As for comments above, "hooking up" is NOT universally having sex across the whole United States. Where I'm from, it just means the same thing as "making out." I've run into awkward conversations with people from other parts of the country when someone says "hook up" and they think it means have sex and I think it means make out.


----------



## spatula

Bonhomie said:


> Hi again,​
> 
> 
> what do you think of "play tonsil hokey"? It sounds very American.​


 
_To play tonsil hockey_ (note spelling) is heard in BE too.  I don't think it's quite right for your context as it has slightly comic overtones.  Cool young people who were snogging the face off other cool young people are unlikely to brag the next day about the number of people they _'played tonsil hockey'_ with the night before.  Instead, co-workers at the office Xmas party are more likely to gossip about which of them partook in a game of tonsil hockey!


----------



## Bilbon

Now I thought it was 'to play tonsil tennis...'


----------



## spatula

Bilbon said:


> Now I thought it was 'to play tonsil tennis...'


 
God, yes, you're right!  Shows how long it's been......


----------



## Bonhomie

Ok.
So, one would brag about the number of people he or she made out with, right?​


----------



## Loob

Bonhomie said:


> "make out" seems to be the best one after all.


It looks like it, Bonhomie, if it's AmE you're after (which I imagine it is)!

Panj, thank you for the link.  It appears that my earlier interpretation of AmE "make out" was fifty years out of date.  I'm even older than I thought 



Bonhomie said:


> So, one would brag about the number of people he or she made out with, right?


Well, I certainly would.


----------



## Bilbon

To use Spatulas context, you could imagine a lot of cool young people standing around bragging about how many other cool young people they'd made out with the night before.
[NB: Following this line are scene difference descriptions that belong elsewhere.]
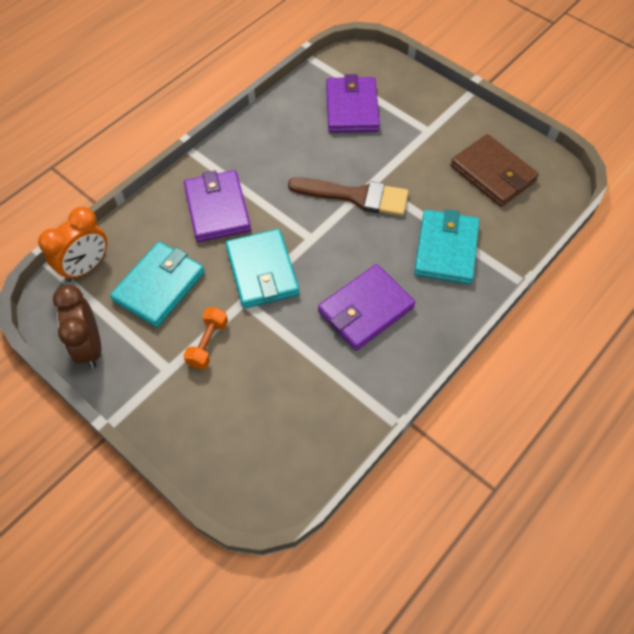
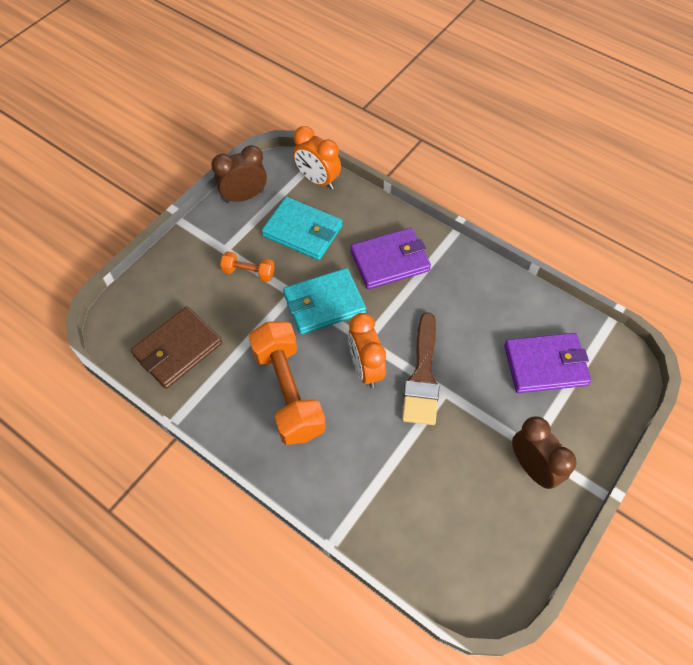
camera: 85 degrees right, 0 degrees up
purple wallet [318,264,415,351] -> orange dumbbell [248,321,326,445]
turquoise wallet [414,209,480,284] -> none
brown wallet [450,134,539,207] -> brown wallet moved to [131,306,222,389]
none -> orange clock [348,313,386,388]
none -> brown clock [512,416,577,489]

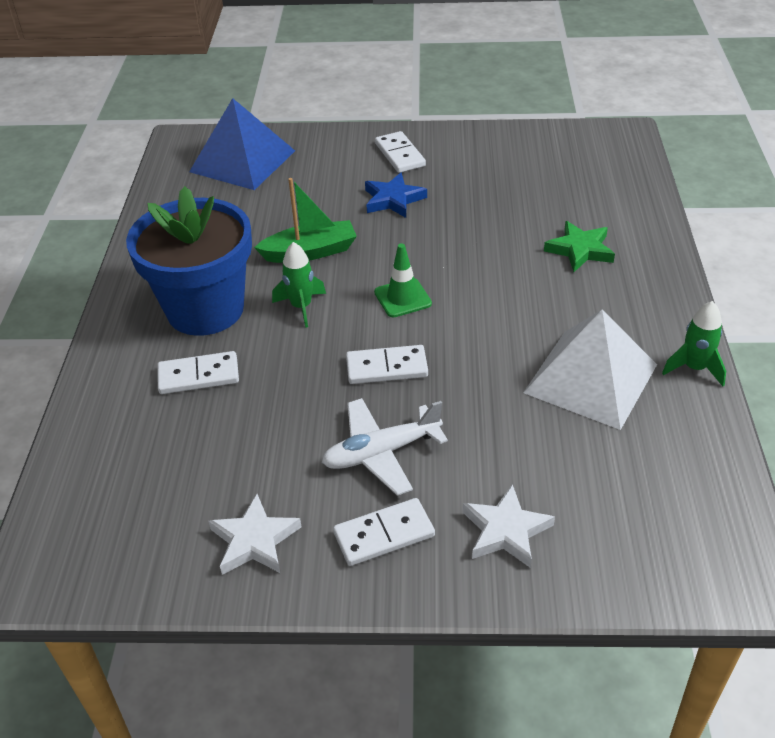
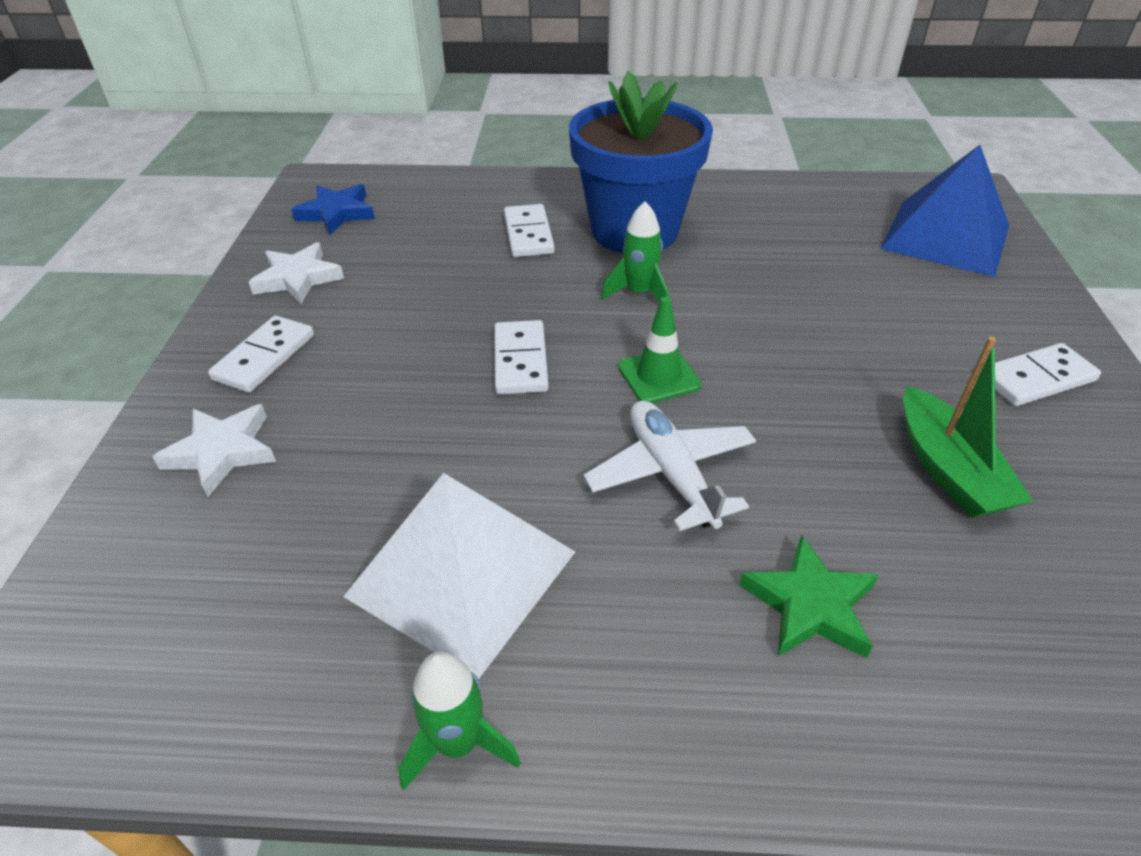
camera: 90 degrees right, 0 degrees up
green boat [254,178,357,263] -> green boat moved to [903,336,1033,518]
white plane [322,398,448,496] -> white plane moved to [584,400,756,531]
white domino [333,498,435,566] -> white domino turned 45 degrees clockwise [208,316,314,393]
blue star [365,173,427,218] -> blue star moved to [291,184,375,235]

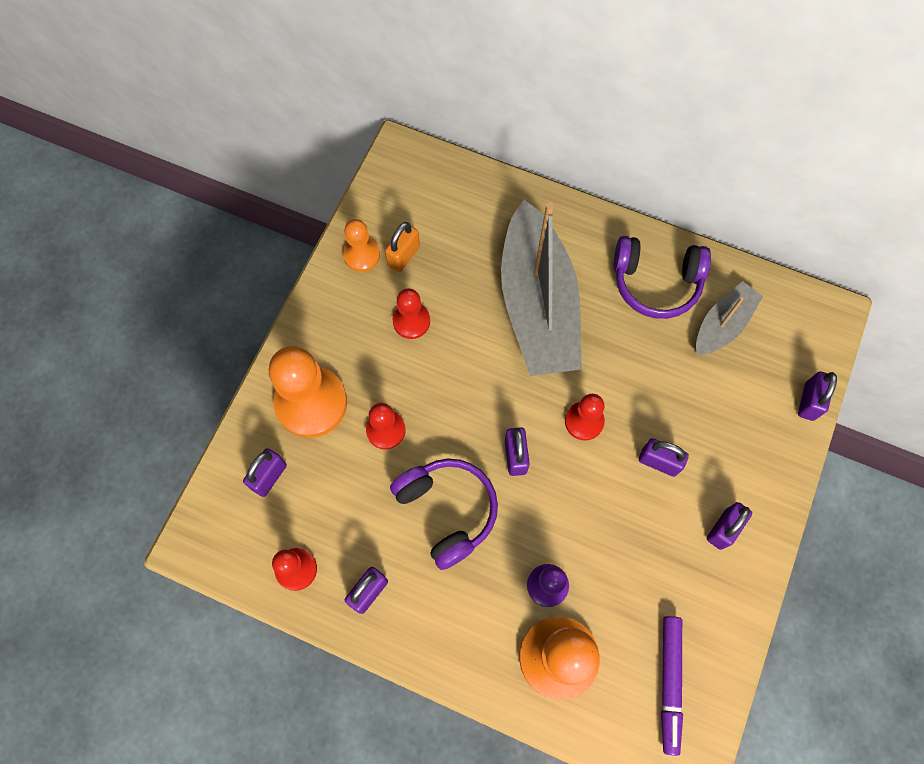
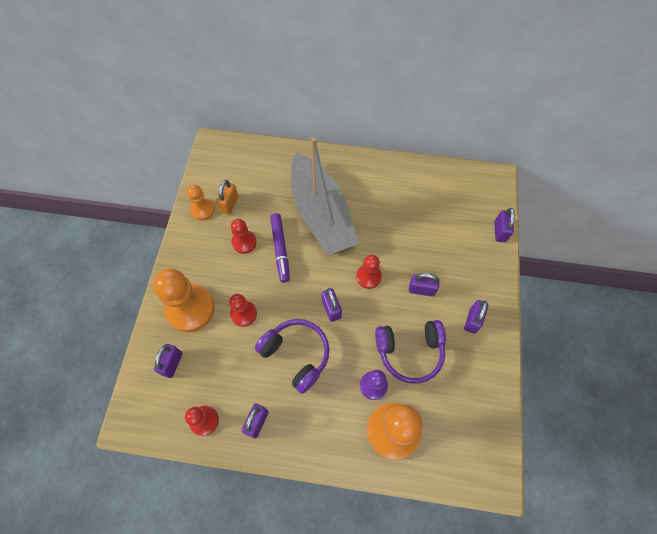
camera: 15 degrees left, 5 degrees down
purple headphones [614,236,711,319] -> purple headphones moved to [375,320,446,384]
purple marker [661,616,683,756] -> purple marker moved to [270,213,290,283]
grey boat [696,281,763,355] -> none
So yes that would work.

If you're after the BE version (i don't know if that's right, I'm new) rather than the AmE version it would be 'pulled last night' it has identical connotations but is more used in Britain I think.


----------



## Bonhomie

Well, 36 posts later, I think we can "rest in peace".
 
What a journey!


----------



## spatula

Bilbon said:


> To use Spatulas context, you could imagine a lot of cool young people standing around bragging about how many other cool young people they'd made out with the night before. So yes that would work.
> 
> If you're after the BE version (i don't know if that's right, I'm new) rather than the AmE version it would be 'pulled last night' it has identical connotations but is more used in Britain I think.


 
Sounds right to me Bilbon.


----------



## spatula

Bonhomie said:


> Well, 36 posts later, I think we can "rest in peace".
> 
> What a journey!


 
I need a cigarette now.


----------



## Bonhomie

ahahahahahahahah...


----------



## Hitchhiker

Australia has "pash" or "pashing" which comes from passionate. I think another English word might be "smooch".


----------



## AngelEyes

This is easy!

_Necking_ really is more than one kiss.

I suppose you could say _making out_, but I'd expect more than just one kiss with this one, too. _Making out_ means you took some time to really get into it.

My first choice would definitely be:

_"When he kissed me, he slipped me the tongue." _

There are variations on this, but this one's good.


*AngelEyes*


----------